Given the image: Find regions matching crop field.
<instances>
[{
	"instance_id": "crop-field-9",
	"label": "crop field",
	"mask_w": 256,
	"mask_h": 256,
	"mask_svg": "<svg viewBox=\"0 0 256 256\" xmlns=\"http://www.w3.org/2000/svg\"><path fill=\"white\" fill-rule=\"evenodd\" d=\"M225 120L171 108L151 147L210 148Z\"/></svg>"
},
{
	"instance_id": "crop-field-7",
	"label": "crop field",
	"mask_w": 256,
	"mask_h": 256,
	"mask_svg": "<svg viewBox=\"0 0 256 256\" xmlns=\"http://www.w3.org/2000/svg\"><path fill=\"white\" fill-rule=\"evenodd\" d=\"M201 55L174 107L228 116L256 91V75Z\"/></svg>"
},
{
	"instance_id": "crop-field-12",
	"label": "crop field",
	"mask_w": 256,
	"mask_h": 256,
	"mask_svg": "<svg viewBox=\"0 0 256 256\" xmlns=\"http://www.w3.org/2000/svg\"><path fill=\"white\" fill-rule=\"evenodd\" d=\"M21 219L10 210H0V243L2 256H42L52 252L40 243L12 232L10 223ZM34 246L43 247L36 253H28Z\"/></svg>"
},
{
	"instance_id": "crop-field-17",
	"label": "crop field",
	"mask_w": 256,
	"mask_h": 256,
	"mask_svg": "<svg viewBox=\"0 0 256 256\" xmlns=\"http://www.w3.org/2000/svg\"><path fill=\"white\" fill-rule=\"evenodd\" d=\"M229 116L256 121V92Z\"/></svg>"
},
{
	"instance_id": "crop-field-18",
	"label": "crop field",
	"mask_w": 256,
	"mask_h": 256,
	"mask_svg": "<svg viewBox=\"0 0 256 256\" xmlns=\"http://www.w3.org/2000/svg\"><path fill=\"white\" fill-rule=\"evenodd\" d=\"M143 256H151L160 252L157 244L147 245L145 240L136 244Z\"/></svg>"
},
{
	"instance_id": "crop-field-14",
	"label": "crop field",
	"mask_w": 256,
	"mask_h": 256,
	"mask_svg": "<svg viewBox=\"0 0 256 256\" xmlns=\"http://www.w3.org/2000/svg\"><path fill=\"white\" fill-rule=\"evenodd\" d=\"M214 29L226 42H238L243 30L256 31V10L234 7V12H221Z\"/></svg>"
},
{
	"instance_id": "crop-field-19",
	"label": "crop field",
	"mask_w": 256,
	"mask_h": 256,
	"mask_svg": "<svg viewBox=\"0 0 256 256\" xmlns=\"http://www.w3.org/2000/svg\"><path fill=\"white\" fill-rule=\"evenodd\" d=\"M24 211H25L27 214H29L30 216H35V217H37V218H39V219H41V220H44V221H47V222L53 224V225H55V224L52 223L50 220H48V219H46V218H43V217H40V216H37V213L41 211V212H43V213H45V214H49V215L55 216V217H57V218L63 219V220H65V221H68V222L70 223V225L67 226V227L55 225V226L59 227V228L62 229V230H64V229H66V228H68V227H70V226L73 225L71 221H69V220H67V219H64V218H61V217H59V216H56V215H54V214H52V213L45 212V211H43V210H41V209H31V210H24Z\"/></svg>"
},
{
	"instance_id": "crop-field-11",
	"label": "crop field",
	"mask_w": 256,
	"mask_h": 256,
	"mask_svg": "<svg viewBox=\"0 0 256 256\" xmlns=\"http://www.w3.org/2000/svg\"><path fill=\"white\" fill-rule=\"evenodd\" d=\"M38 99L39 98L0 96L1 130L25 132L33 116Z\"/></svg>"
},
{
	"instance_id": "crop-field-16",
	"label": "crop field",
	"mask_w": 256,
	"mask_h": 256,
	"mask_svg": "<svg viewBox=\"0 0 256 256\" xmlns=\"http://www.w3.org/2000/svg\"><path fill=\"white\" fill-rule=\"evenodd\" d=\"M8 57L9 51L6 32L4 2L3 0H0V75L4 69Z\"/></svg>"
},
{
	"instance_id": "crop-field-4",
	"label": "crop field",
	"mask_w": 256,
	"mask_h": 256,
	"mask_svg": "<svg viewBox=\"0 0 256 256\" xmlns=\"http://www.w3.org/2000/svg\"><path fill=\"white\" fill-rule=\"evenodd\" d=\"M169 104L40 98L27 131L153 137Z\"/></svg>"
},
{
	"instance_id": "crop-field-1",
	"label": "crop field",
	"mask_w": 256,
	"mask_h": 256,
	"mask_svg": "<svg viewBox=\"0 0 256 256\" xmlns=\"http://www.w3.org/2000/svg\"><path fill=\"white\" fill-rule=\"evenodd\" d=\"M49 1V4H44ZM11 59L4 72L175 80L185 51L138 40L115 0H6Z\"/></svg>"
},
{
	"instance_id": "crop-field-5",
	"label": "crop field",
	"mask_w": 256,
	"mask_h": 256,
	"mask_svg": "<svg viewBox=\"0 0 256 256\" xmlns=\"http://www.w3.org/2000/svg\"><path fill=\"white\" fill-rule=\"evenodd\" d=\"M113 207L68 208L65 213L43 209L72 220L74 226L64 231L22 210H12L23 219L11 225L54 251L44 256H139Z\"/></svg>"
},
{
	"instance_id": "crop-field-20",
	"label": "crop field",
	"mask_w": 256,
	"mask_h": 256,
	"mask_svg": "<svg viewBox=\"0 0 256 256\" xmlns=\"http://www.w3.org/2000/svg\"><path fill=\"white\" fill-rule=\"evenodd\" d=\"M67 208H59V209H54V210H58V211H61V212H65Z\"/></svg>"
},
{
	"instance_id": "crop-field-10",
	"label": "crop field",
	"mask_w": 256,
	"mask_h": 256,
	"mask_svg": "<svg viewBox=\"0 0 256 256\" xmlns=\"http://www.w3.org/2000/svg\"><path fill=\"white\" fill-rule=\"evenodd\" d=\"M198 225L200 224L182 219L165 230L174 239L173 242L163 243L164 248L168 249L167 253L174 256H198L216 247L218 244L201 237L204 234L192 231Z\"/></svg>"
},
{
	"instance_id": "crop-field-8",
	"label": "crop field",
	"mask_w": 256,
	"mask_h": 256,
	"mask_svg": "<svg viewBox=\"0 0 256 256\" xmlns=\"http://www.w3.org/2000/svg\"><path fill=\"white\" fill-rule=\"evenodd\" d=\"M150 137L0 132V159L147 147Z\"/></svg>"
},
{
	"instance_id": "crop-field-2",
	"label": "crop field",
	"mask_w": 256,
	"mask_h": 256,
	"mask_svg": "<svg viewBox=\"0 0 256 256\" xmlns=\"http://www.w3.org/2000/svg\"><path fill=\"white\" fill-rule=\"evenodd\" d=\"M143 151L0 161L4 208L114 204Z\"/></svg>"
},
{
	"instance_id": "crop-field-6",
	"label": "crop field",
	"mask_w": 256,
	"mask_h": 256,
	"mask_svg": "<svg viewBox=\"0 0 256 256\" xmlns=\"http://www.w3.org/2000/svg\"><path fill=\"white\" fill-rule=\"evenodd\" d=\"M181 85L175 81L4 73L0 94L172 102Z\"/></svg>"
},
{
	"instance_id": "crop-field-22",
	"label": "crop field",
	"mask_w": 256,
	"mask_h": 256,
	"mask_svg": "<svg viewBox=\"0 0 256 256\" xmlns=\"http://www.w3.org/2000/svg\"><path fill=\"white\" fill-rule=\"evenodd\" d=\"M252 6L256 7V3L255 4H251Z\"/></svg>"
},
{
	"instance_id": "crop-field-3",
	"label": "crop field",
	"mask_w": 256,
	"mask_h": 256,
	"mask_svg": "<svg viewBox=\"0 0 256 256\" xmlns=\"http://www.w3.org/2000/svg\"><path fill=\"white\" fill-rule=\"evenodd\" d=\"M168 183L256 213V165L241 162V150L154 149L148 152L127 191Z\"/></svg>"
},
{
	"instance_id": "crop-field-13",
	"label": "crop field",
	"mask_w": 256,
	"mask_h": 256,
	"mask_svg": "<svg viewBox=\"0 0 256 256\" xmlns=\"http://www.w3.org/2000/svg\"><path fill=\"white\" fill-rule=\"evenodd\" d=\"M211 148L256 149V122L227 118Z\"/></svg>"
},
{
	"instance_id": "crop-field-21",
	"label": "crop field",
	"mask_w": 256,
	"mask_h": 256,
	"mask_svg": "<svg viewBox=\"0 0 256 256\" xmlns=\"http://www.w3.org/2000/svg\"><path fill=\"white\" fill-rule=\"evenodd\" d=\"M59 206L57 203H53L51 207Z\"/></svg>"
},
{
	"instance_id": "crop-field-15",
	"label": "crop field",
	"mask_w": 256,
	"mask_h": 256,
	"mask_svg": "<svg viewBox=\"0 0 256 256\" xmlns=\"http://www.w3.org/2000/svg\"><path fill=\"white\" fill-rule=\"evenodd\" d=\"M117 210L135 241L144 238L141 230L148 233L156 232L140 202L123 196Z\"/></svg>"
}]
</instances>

* * * * * * * * *

> Objective
Convert the lines above, from the very first one through the line containing "55L174 107L228 116L256", into a numbered list, omitting any blank lines.

> Reply
1. Given the image: Find regions matching crop field.
2. <instances>
3. [{
4. 	"instance_id": "crop-field-9",
5. 	"label": "crop field",
6. 	"mask_w": 256,
7. 	"mask_h": 256,
8. 	"mask_svg": "<svg viewBox=\"0 0 256 256\" xmlns=\"http://www.w3.org/2000/svg\"><path fill=\"white\" fill-rule=\"evenodd\" d=\"M225 120L171 108L151 147L210 148Z\"/></svg>"
9. },
10. {
11. 	"instance_id": "crop-field-7",
12. 	"label": "crop field",
13. 	"mask_w": 256,
14. 	"mask_h": 256,
15. 	"mask_svg": "<svg viewBox=\"0 0 256 256\" xmlns=\"http://www.w3.org/2000/svg\"><path fill=\"white\" fill-rule=\"evenodd\" d=\"M201 55L174 107L228 116L256 91V75Z\"/></svg>"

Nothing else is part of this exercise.